• _Your objective_
A word-for-word copy of the data, with no images, is the required answer.

• _Material for the task_
____________________
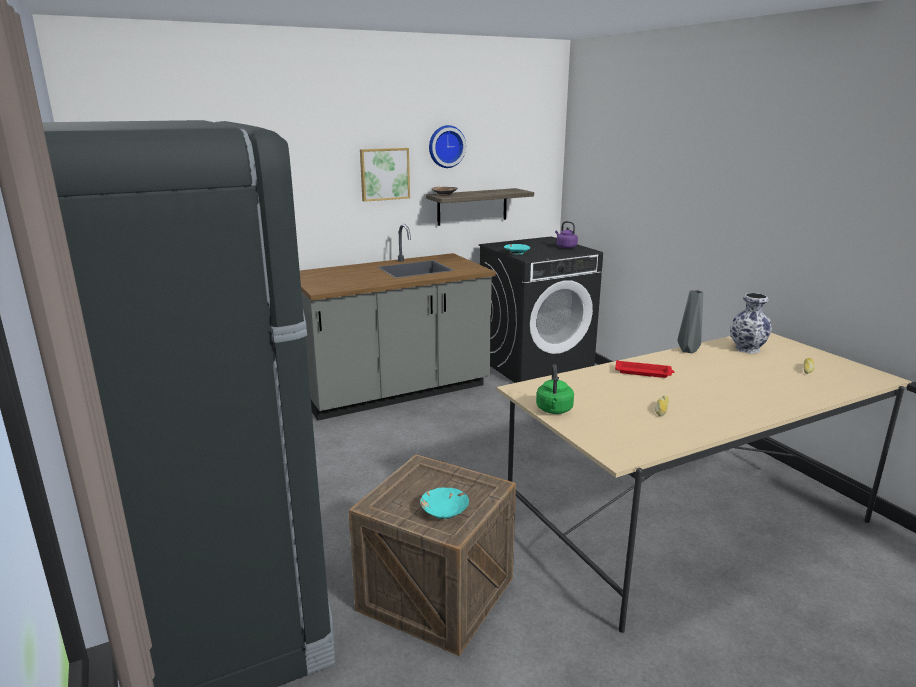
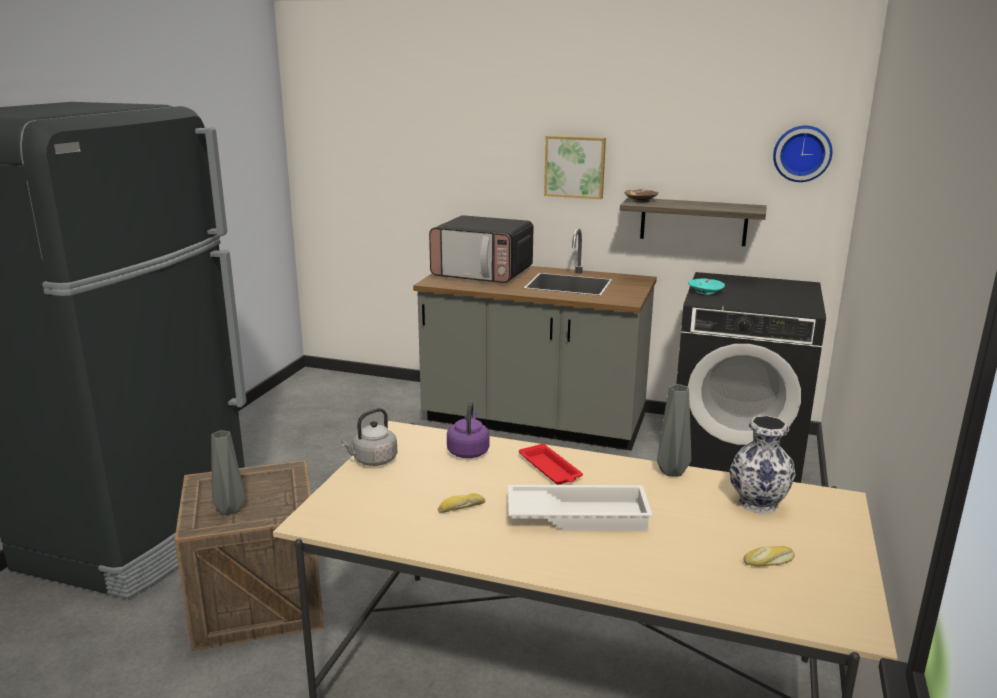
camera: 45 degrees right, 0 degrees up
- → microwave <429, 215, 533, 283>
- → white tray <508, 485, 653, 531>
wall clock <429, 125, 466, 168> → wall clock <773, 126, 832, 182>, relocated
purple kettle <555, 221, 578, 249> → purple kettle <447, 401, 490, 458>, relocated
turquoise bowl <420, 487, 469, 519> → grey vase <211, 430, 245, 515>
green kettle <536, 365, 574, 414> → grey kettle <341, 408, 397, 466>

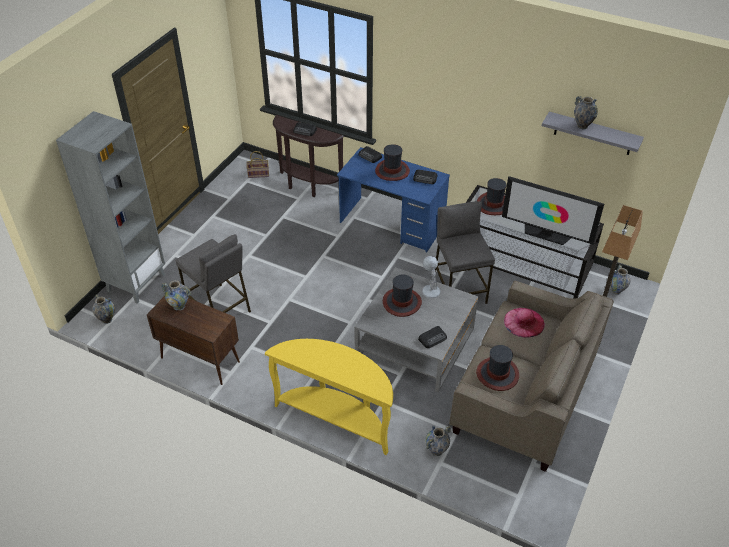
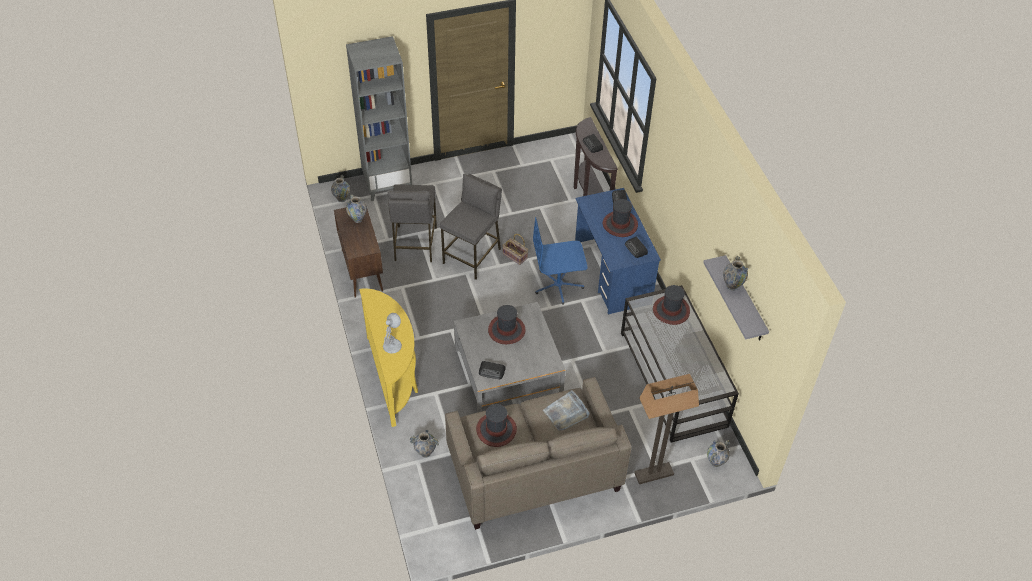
camera: 45 degrees right, 5 degrees up
television <502, 176, 604, 245> → -
- → blue office chair <533, 217, 588, 305>
basket <247, 151, 269, 178> → basket <502, 234, 528, 265>, relocated
white table lamp <422, 256, 440, 298> → white table lamp <383, 313, 402, 354>, relocated
grey stool <435, 201, 495, 304> → grey stool <440, 174, 502, 280>, relocated
pink hat <504, 308, 545, 337> → grey tray <543, 390, 589, 431>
____________________
• _Solved exercise_
camera: 45 degrees right, 0 degrees up
- → microwave <429, 215, 533, 283>
- → white tray <508, 485, 653, 531>
wall clock <429, 125, 466, 168> → wall clock <773, 126, 832, 182>, relocated
purple kettle <555, 221, 578, 249> → purple kettle <447, 401, 490, 458>, relocated
turquoise bowl <420, 487, 469, 519> → grey vase <211, 430, 245, 515>
green kettle <536, 365, 574, 414> → grey kettle <341, 408, 397, 466>

camera: 45 degrees right, 5 degrees up
television <502, 176, 604, 245> → -
- → blue office chair <533, 217, 588, 305>
basket <247, 151, 269, 178> → basket <502, 234, 528, 265>, relocated
white table lamp <422, 256, 440, 298> → white table lamp <383, 313, 402, 354>, relocated
grey stool <435, 201, 495, 304> → grey stool <440, 174, 502, 280>, relocated
pink hat <504, 308, 545, 337> → grey tray <543, 390, 589, 431>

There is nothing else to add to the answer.